In the late 1950s Goldhaber discovered the left-handed spin of neutrinos.

"Neutrinos," he once wrote, "induce courage in theoreticians and perseverance in experimenters."

Muon neutrinos -- neutrinos associated with short-lived, highly penetrating muon particles -- are now known beyond reasonable doubt to "oscillate" over distance into one of the two other known types, or perhaps even into a fourth, hypothetical, type called a "sterile neutrino."

This was the conclusion of the 120 Japanese and American physicists who have been looking for neutrino oscillations during the past two years using a cathedral-size underground water tank called Super-Kamiokande about 30 miles north of here.

Although it is relatively easy to express the idea of neutrino oscillation in words or equations, it is less easy to grasp the counterintuitive wonder of the phenomenon.

Dr. Stanley Wojcicki of Stanford University in California, one of the neutrino scientists attending the conference here, compared the discovery of neutrino oscillation to what light would undergo if it could also oscillate.

"A beam of light in any color can be thought of as composed of the three primary colors: Red, Green and Blue," Wojcicki wrote in a recent summary. "Imagine a beam that starts out as pure red slowly acquiring a green or bluish tinge as it shines through space."

By analogy, this is a kind of transformation that neutrinos are known to undergo, he said.

Most recent neutrino experiments confirm the belief by many physicists that neutrinos come in three -- and only three -- varieties. But controversy has arisen over an experiment performed by the Los Alamos National Laboratory. Other laboratories have not been able to confirm the Los Alamos result, but if the Los Alamos work (and some related experiments by other groups) should prove true, theorists would have to accept the need for "new physics," specifically the existence of one or more sterile neutrinos.

The hypothetical sterile neutrinos would be at the very edge between existence and nonexistence, since they could be detected only by the trace of gravitational pull they would exert.

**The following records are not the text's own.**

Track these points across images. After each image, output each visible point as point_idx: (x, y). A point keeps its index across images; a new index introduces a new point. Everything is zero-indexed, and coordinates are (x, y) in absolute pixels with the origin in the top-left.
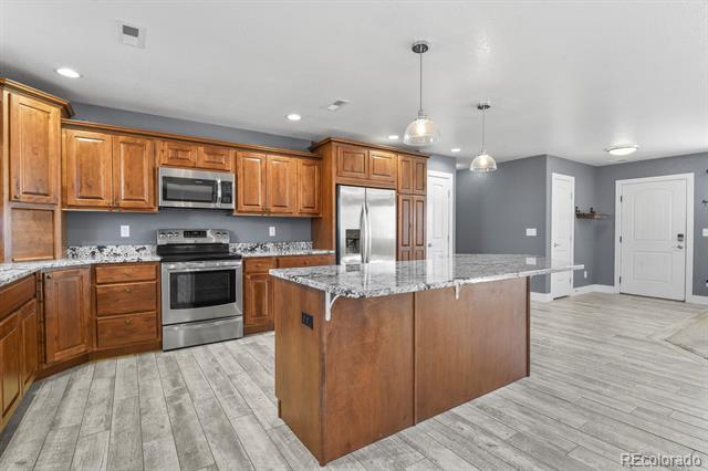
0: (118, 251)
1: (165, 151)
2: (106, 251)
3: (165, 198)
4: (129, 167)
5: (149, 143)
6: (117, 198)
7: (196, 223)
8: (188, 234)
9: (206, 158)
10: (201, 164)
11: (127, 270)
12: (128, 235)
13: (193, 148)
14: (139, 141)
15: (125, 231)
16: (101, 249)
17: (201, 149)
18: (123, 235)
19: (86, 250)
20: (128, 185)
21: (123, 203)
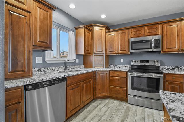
0: (120, 67)
1: (132, 32)
2: (117, 66)
3: (132, 49)
4: (121, 40)
5: (127, 31)
6: (118, 51)
7: (145, 57)
8: (142, 61)
9: (148, 31)
10: (145, 34)
11: (118, 73)
12: (123, 62)
13: (142, 29)
14: (124, 31)
15: (122, 60)
16: (116, 66)
17: (146, 28)
18: (121, 62)
19: (112, 66)
20: (121, 46)
21: (120, 52)
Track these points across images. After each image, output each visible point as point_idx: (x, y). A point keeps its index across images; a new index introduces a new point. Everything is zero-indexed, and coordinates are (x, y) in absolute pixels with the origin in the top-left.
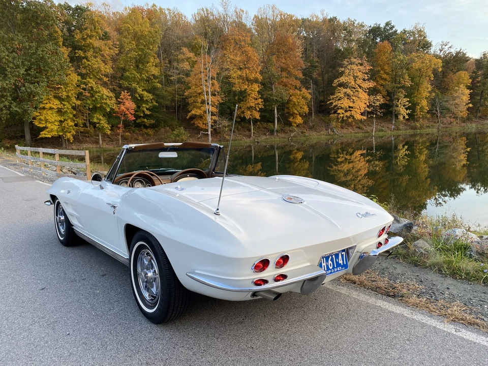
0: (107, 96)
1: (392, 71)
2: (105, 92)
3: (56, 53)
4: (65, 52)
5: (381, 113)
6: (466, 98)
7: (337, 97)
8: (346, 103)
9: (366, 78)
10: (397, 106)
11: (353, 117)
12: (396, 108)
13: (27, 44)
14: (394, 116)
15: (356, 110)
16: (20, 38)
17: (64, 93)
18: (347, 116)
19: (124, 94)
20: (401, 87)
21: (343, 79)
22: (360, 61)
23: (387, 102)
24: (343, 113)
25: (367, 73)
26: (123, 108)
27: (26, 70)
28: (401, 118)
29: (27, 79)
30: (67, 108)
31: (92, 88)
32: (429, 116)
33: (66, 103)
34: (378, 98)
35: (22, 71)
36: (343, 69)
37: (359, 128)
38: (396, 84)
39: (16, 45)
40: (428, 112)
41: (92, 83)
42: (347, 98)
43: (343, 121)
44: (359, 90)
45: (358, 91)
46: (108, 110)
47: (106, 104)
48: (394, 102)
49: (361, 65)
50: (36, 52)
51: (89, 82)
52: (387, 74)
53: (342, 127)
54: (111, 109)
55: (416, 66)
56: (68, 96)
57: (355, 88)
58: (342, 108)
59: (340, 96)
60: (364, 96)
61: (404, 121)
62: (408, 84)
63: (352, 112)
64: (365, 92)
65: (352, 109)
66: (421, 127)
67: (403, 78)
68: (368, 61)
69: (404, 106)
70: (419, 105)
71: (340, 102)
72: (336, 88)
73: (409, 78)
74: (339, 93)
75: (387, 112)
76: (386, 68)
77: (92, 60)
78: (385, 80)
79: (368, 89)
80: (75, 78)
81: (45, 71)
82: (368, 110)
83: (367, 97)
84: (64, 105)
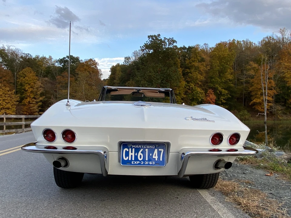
0: (200, 92)
2: (199, 90)
3: (176, 71)
4: (180, 70)
13: (163, 68)
16: (161, 66)
17: (178, 92)
19: (210, 91)
26: (208, 99)
27: (162, 81)
29: (161, 85)
30: (179, 99)
31: (192, 88)
33: (178, 96)
35: (160, 81)
39: (158, 69)
41: (192, 85)
46: (200, 100)
47: (199, 96)
50: (167, 72)
51: (191, 85)
54: (202, 99)
56: (180, 93)
77: (194, 73)
80: (184, 83)
81: (170, 80)
84: (177, 97)
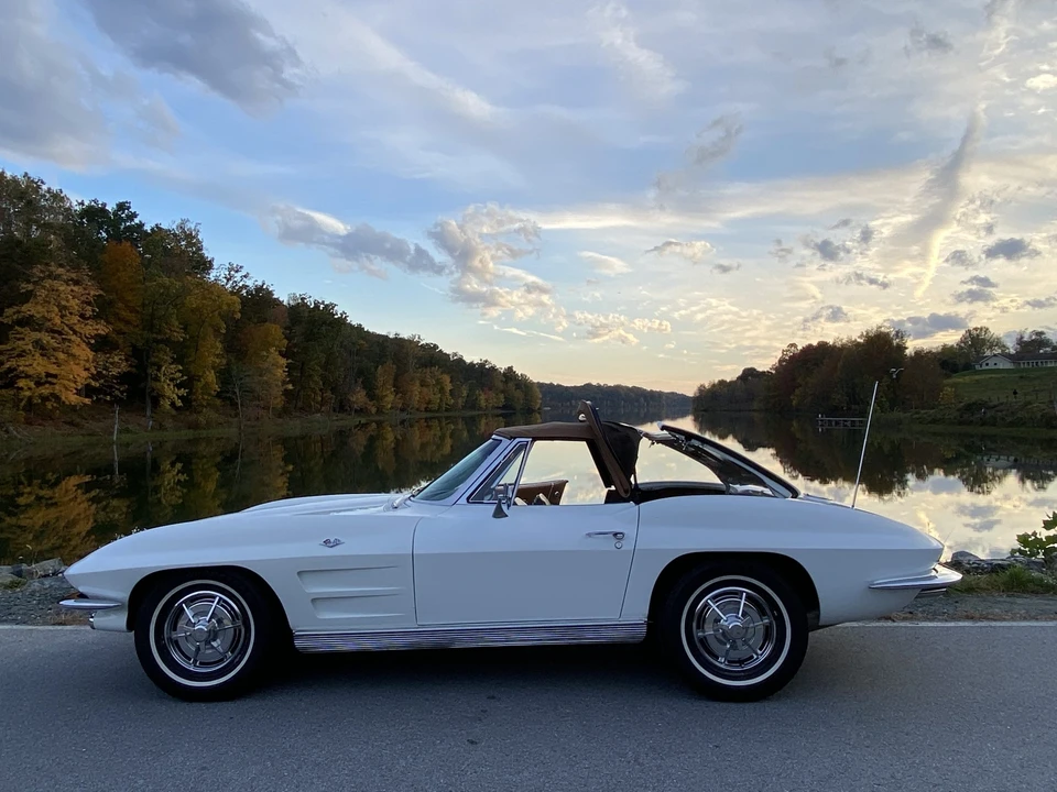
1: (143, 305)
5: (122, 392)
6: (280, 373)
7: (14, 349)
8: (39, 366)
9: (89, 313)
10: (157, 379)
11: (57, 398)
12: (154, 384)
14: (148, 401)
15: (66, 382)
18: (41, 396)
20: (162, 341)
21: (29, 309)
22: (74, 276)
23: (134, 370)
24: (30, 389)
25: (89, 303)
28: (166, 404)
32: (218, 402)
34: (116, 359)
36: (30, 287)
37: (71, 424)
38: (152, 333)
40: (219, 395)
42: (42, 355)
43: (30, 405)
44: (73, 338)
45: (70, 341)
48: (150, 371)
49: (77, 283)
52: (133, 310)
53: (29, 422)
55: (192, 301)
57: (60, 333)
58: (28, 376)
59: (25, 347)
60: (85, 353)
61: (174, 412)
62: (179, 336)
63: (57, 387)
64: (88, 344)
65: (55, 381)
66: (208, 425)
67: (166, 324)
68: (91, 278)
69: (172, 380)
70: (199, 381)
71: (22, 362)
72: (11, 327)
73: (180, 324)
74: (19, 339)
75: (135, 391)
76: (130, 298)
78: (128, 322)
79: (92, 337)
82: (93, 383)
83: (91, 355)
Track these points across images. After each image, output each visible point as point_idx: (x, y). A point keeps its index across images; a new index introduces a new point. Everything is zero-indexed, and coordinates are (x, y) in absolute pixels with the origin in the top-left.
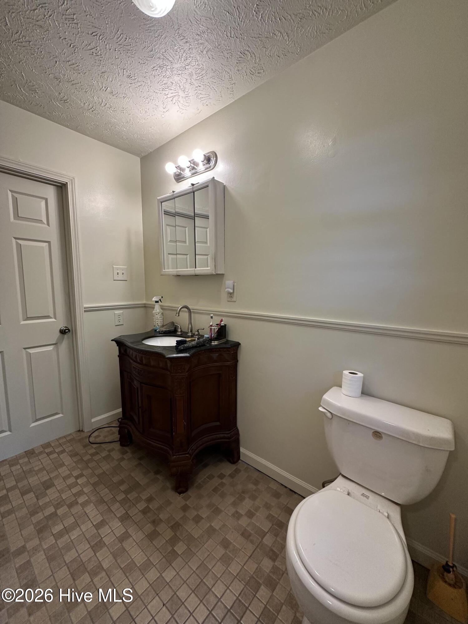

Dr. Leon Lederman, retired director of the Fermi National Accelerator Laboratory in Illinois, shared in the award of a Nobel Prize for showing that there are more than one type of neutrino. He once wrote that "a particle that reacted with nothing whatever could never be detected. It would be a fiction. The neutrino is barely a fact."

This definition places the neutrino perilously close to nonexistence, and a sterile neutrino that is affected only by gravity becomes even more tenuous. Many physicists, who regard "beautiful" ideas in physics as more likely to be true than ugly ones, regard sterile neutrinos as esthetically inelegant and therefore improbable.

Another peculiar hypothetical particle which has been sought for four decades is the magnetic monopole -- an entity that has been compared with the Zen Buddhist notion of the sound of one hand clapping.

A magnetic monopole, a supposed relic of the Big Bang explosion, would have only a single magnetic polarity. An ordinary magnet, whether it is a simple iron bar or the entire earth, always has both a north and south pole. Cutting a magnet in two yields two magnets, each with a north and south pole -- never a single pole.

Despite this, physicists have not ruled out the existence of monopoles. Experiments at Fermilab in Illinois and within the Gran Sasso mountain tunnel in Italy, among other laboratories, continue to look for the elusive particle among the cosmic ray fragments that hit the earth.

If it is ever found, scientists from countries steeped in Buddhist tradition will not be unduly overwhelmed.